Sunday, 7 February 2021

The Joy of Essay Writing


Happy Sunday, most faithful readers! As usual, I have been writing all the time, which leads me reluctant to blog. Sometimes I get a good blog idea and then remember if I write it for work, it counts as work. Work, work, work. 

However, I did a little more writing than usual last week, getting up early every day to work for up to 3 hours on an essay for a Catholic literary magazine. An up-and-coming young translator recommended me for an upcoming "Poland" issue, and so I found myself rereading a fat Polish novel (in translation, but frequently checking the original) over one week, and then writing my essay in the second. 

I hadn't written an essay about a novel in this century, and I thought briefly of myself turning them out like  clockwork for my Bachelor of Arts.  My secret was the "hamburger" form of the essay*, which I learned at 15 or 16, and used ever after as a model of structure. At its most basic, it looked like this.

This sentence grabs your attention[!] This next sentence states my thesis, X. I shall prove X with Arguments A, B, and C. This next sentence forms a gentle bridge to Argument A.

This sentence restates Argument A's significance for X. This sentence describes evidence in the text. "Illustrative quote."   This sentence describes another piece of evidence in the text. "Second illustrative quote." This sentence describes another piece of evidence in the text. "Third illustrative quote." Concluding restatement of Argument A that forms a gentle bridge to Argument B. 

Etc. 

But it has been some time since I did that, so before I began to write my essay, I read through someone else's peer-reviewed essay about another Polish novel. It was really very good, and after its long detailed introduction to the author and his works, it began an argument about the novel itself. Carefully buried under the verbal flesh was the good hard skeleton of Arguments A, B, and C. 

This cheered me greatly, and the next morning I sat down with a clean notebook and a mug of coffee and, after staring out the window at the dark sky and even darker trees, I wrote almost half of my own essay. 

The biggest difference between my days of writing undergrad essays and now, besides being twice as old and having a full-time job, is having someone in the house with time to read the drafts. To my initial chagrin, Benedict Ambrose didn't like my original introduction, which was a merely a plunge into the novel. However, after 40 minutes on the stationary bicycle in the kitchen, I thought of a solution, which was to introduce the author of the novel through a personal anecdote. B.A. liked the result, and I did too.  

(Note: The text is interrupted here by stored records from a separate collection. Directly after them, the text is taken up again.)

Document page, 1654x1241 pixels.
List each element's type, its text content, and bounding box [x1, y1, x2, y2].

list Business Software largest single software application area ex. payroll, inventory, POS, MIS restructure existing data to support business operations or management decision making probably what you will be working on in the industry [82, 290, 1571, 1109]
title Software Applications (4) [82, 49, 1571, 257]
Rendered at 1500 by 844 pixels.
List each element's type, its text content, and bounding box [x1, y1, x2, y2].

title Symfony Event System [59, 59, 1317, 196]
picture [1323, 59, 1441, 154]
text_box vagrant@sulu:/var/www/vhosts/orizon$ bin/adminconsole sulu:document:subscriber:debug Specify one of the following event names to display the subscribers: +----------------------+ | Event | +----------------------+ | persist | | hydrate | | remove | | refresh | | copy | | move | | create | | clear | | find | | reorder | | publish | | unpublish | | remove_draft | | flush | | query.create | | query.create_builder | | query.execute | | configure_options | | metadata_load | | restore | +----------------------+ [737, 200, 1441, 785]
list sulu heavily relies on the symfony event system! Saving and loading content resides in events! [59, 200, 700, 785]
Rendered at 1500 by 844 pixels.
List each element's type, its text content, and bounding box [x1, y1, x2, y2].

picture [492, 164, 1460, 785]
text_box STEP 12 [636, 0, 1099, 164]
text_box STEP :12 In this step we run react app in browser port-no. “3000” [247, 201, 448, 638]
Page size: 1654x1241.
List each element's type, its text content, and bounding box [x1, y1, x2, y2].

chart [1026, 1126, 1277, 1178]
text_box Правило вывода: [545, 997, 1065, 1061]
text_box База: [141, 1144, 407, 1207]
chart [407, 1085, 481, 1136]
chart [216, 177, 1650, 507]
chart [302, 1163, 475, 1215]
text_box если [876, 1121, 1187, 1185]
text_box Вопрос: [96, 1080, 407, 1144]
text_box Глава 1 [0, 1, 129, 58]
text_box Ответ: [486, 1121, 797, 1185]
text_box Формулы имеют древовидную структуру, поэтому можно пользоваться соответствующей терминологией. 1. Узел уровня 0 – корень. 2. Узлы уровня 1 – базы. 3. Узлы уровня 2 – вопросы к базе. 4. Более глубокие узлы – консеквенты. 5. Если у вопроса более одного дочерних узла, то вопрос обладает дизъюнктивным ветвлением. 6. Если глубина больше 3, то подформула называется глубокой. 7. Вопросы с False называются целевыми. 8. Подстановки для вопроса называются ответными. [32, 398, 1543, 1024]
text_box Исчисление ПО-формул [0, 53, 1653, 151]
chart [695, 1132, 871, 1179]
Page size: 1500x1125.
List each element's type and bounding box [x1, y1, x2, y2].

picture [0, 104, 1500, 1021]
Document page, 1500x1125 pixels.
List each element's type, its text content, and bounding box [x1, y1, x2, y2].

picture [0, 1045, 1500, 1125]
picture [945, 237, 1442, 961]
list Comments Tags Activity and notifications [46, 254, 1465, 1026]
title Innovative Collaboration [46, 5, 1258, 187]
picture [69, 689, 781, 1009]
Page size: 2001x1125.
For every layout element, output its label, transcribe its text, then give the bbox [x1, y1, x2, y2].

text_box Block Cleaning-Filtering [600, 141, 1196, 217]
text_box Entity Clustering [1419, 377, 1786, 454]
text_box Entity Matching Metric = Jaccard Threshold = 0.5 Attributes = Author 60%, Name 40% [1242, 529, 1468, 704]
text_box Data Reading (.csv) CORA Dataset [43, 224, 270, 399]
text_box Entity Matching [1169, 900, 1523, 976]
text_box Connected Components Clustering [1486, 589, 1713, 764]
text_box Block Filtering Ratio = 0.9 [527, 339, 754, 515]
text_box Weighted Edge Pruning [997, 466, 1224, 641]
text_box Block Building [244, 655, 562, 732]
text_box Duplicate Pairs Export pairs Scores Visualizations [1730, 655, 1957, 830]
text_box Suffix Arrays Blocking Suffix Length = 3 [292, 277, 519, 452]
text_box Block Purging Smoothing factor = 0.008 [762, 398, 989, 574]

Yesterday I had the interesting duty of taking my pupils through their most recent persuasive essays--one against idealising pirates and the other an argument that losing the Kaiser was bad for Germany. The latter hung rather more flesh on the skeleton than the former, but the structure was quite clear in both, so I was satisfied. For their next assignment, they will write about a theme of a novel, using the structure I used for my own recent paper. Although an essay skeleton is absolutely crucial, an utterly skeletal essay sounds a bit stilted: 

If the Land of Nod has a prison, Goldilocks should certainly be locked up in it. She is a criminal character. Her housebreaking, thievery and outrage upon the domestic intimacy of the Bear family illustrate that she is a public menace. Our society's outdated and suspect privileging of children with blonde ringlets should not blind us to the corrupt character of a girl who would enter a stranger's home uninvited.

To enter an unfamiliar home uninvited is pure and simply housebreaking. Etc.

Actually, that's not terrible. My pride prevents me from writing something dull, but you know what I mean: "Goldilocks! What a bad person. Her housebreaking, thievery and bed-trying shows she is bad. Even just going into the Bears' house is proof of her badness. On to the next paragraph!"

Of course, not everyone in the world knows who Goldilocks is, and so an introductory paragraph, filled with the fruits of research, would be necessary in some circumstances. Wikipedia has produced a rather good one. What a surprise that Goldilocks is a Victorian creation and actually started out (1837) as an elderly lady. She's British, rather than German or Danish, which is also a revelation. She might be a dirty housebreaker, but she's our dirty housebreaker.

*Hamburger essay: the introductory paragraph is the top half of the bun, the body of the essay is the meat, and the concluding paragraph is the bottom half of the bun. I suppose the "gentle bridges" between intro and body and between body and conclusion are the ketchup and mustard.